If we take the delivery of converged cloud services to the client endpoint, we get to what should be a divide between two user experience domains: personal space and work space. The endpoint device may include a client hypervisor to securely separate both personal space and work space, as shown below.
Granted, what I’m talking about here isn’t revolutionary. Many vendor examples relating to a bring-your-own-device delivery model highlight the need to separate personal space and work space, but they fall short in their inclusion of other relevant cloud application delivery services. In fact, I blogged about this approach a year ago. Independent analyst Brian Madden went a step further and predicted that 90% of virtual desktops will run on client endpoints.

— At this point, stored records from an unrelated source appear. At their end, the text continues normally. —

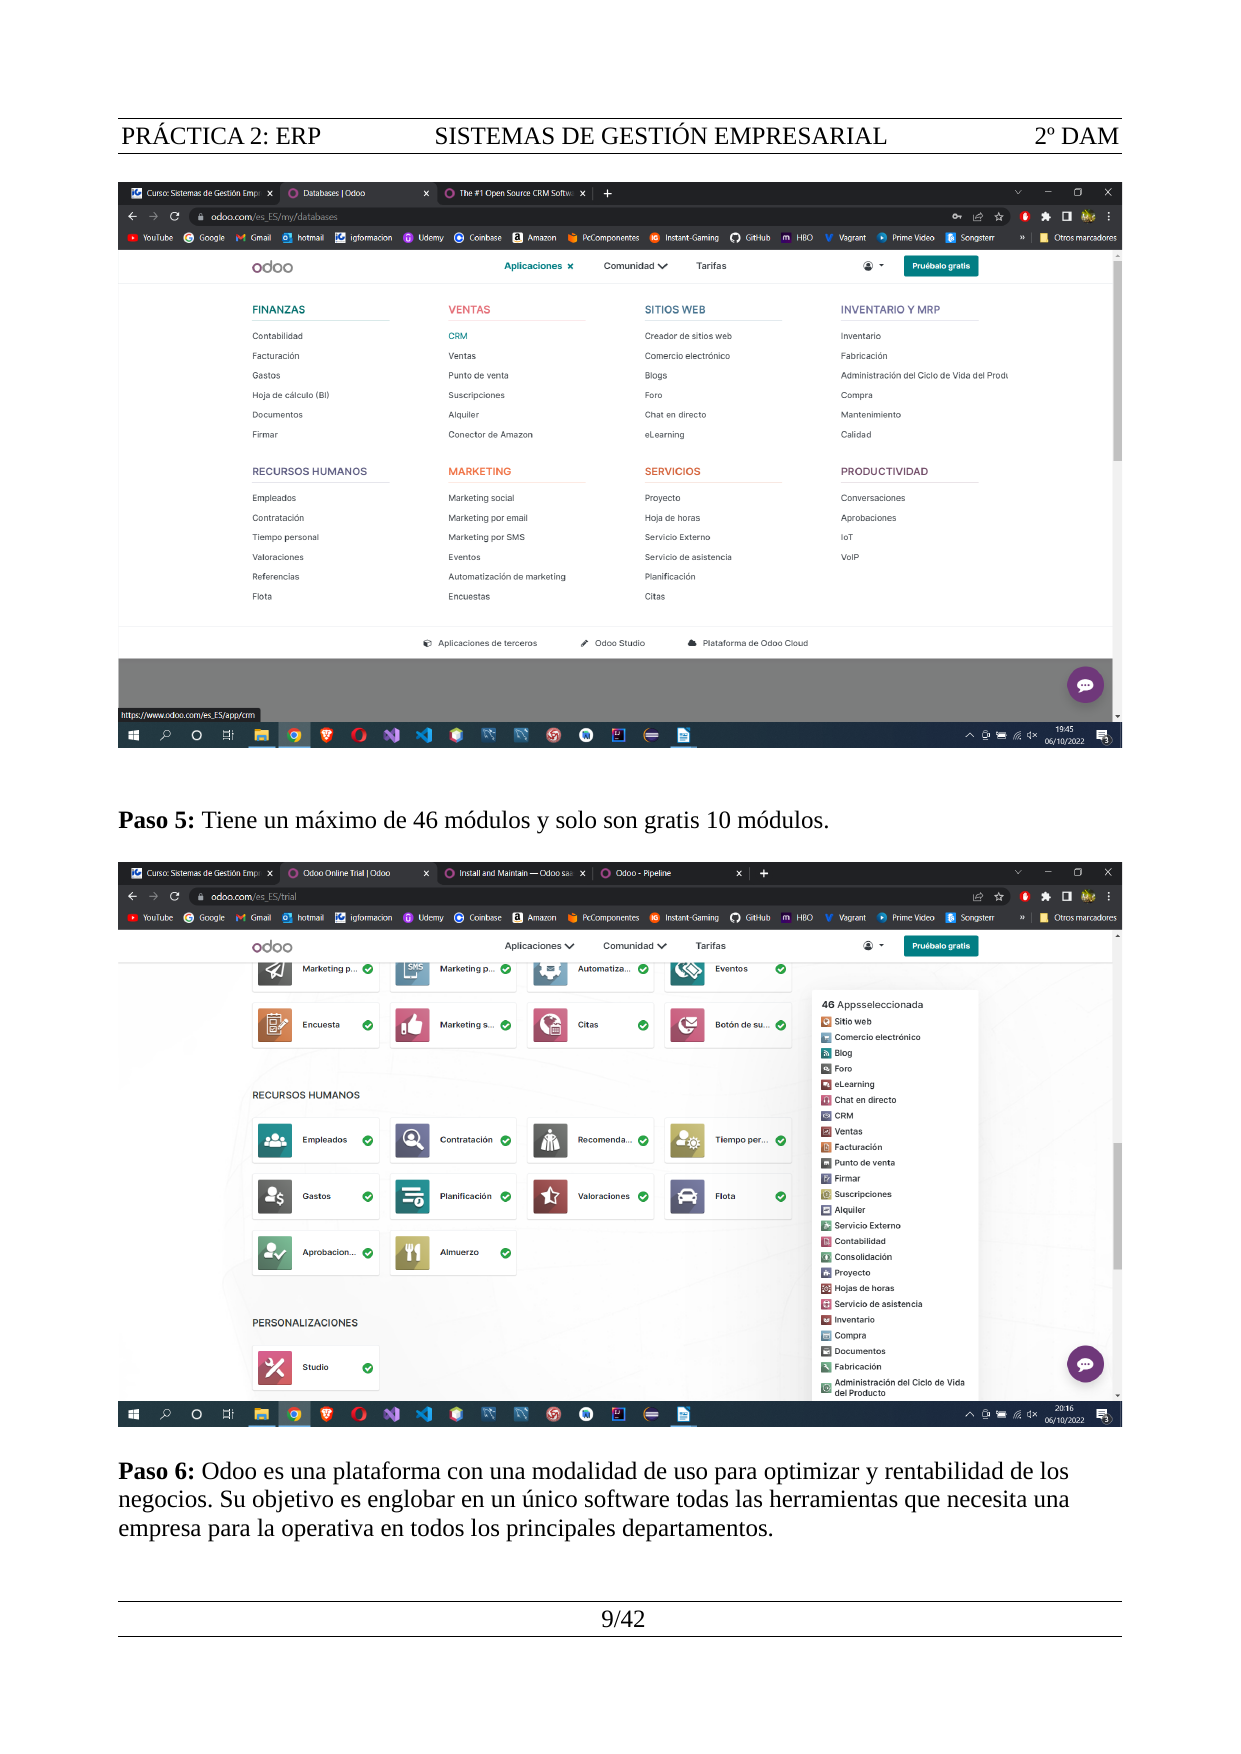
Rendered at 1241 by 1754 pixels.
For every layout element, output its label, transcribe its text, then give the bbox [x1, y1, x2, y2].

text Paso 6: Odoo es una plataforma con una modalidad de uso para optimizar y rentabilidad de los negocios. Su objetivo es englobar en un único software todas las herramientas que necesita una empresa para la operativa en todos los principales departamentos. [118, 1456, 1122, 1542]
picture [118, 182, 1123, 748]
text Paso 5: Tiene un máximo de 46 módulos y solo son gratis 10 módulos. [118, 805, 1122, 833]
picture [118, 862, 1123, 1427]
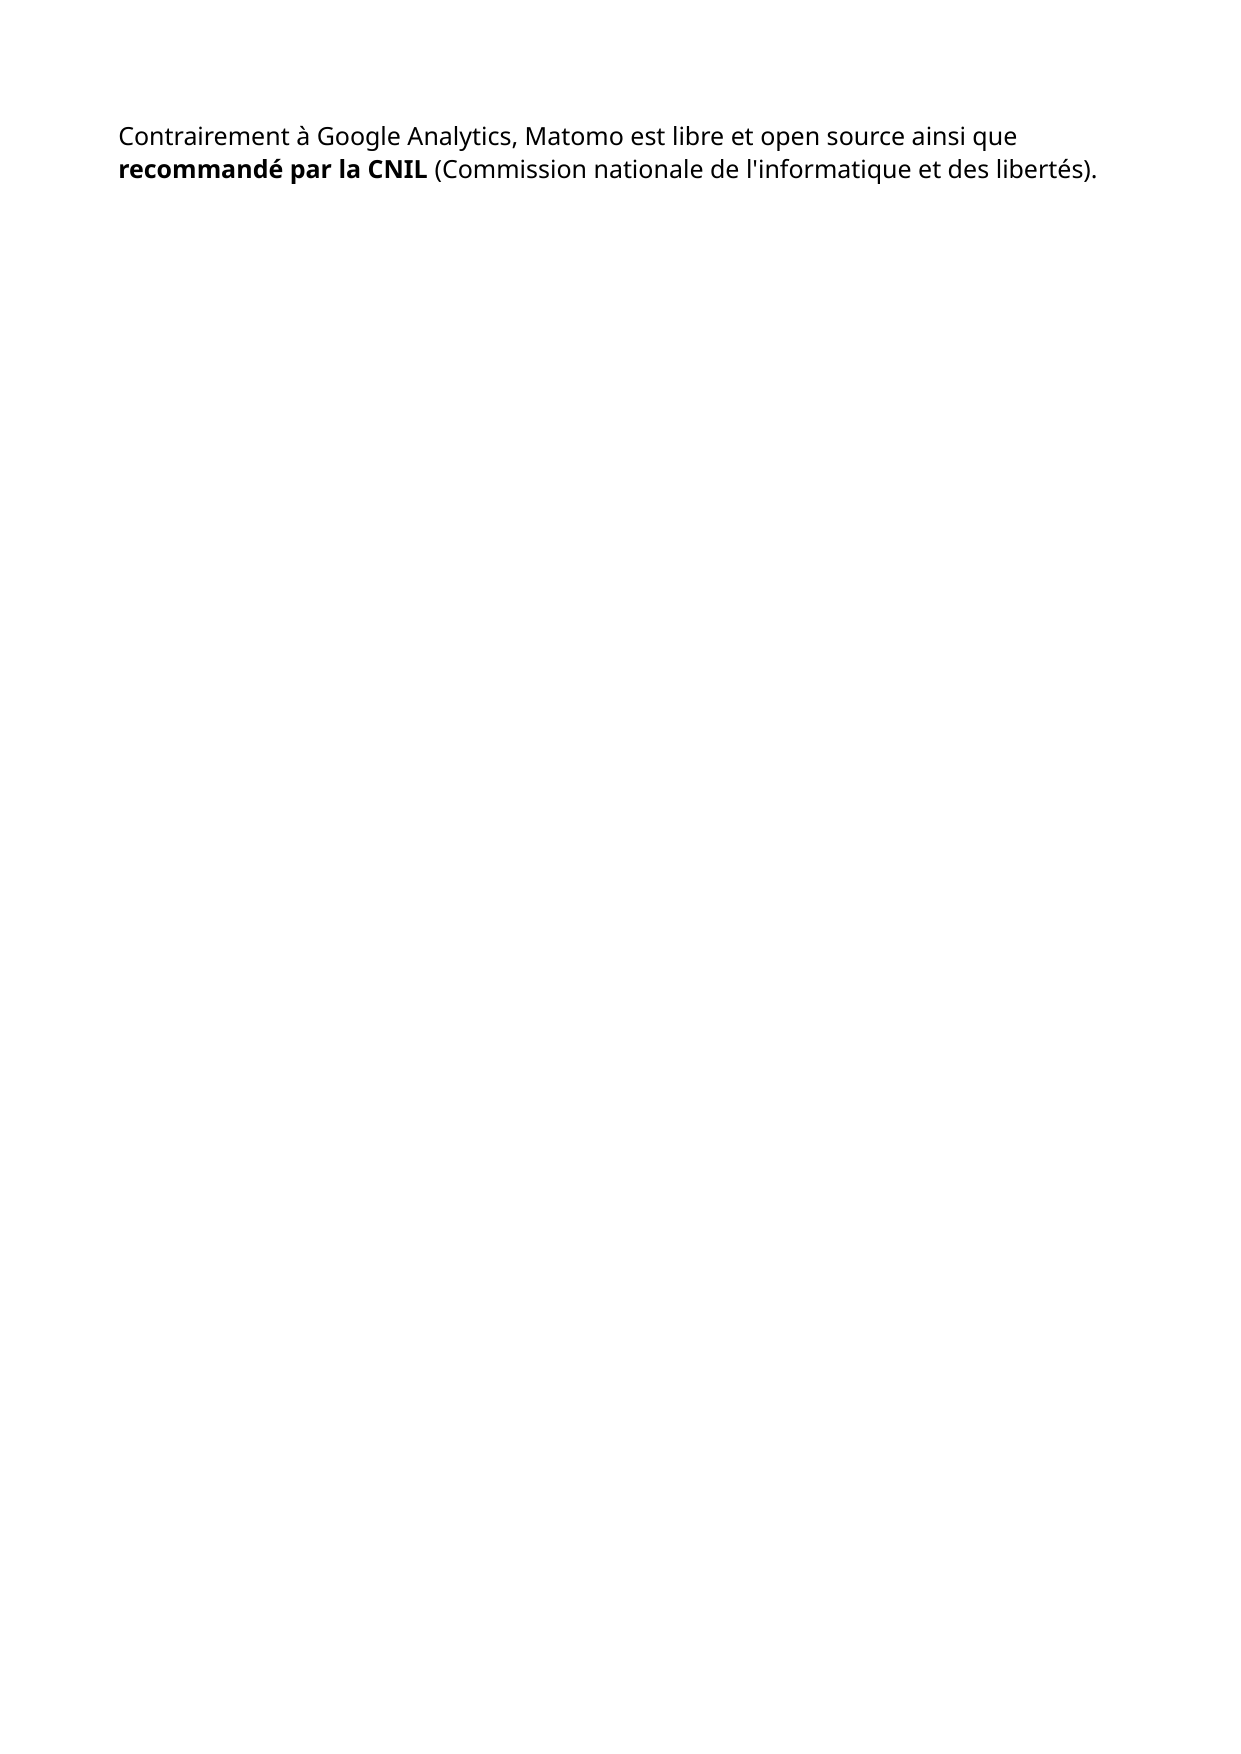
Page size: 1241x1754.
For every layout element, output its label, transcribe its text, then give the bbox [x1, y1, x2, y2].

text Contrairement à Google Analytics, Matomo est libre et open source ainsi que recommandé par la CNIL (Commission nationale de l'informatique et des libertés). [118, 118, 1122, 186]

To summarize, we need to keep the focus of application delivery on the application. If a call center’s application delivery requirements is best suited by a low-end device that uses a web browser to present applications to users via SaaS, then so be be it. If the application delivery requirements warrant a server-hosted virtual desktop, then that’s OK too. Still, in my opinion, IT’s future is about managing each user’s work space, and we should be looking at technologies that simplify delivery and presentation of converged cloud services. The winning vendor, and the one that drives a user’s work and/or personal space, is the one that nails the presentation of converged cloud delivery. I’m not sure who the winner will be, but I know that the winner won’t be the vendor going after this problem with a narrow view of the typical enterprise’s application delivery requirements. What do you think? We will be talking about these topics at Catalyst Europe in Prague next month, and I hope to see you there.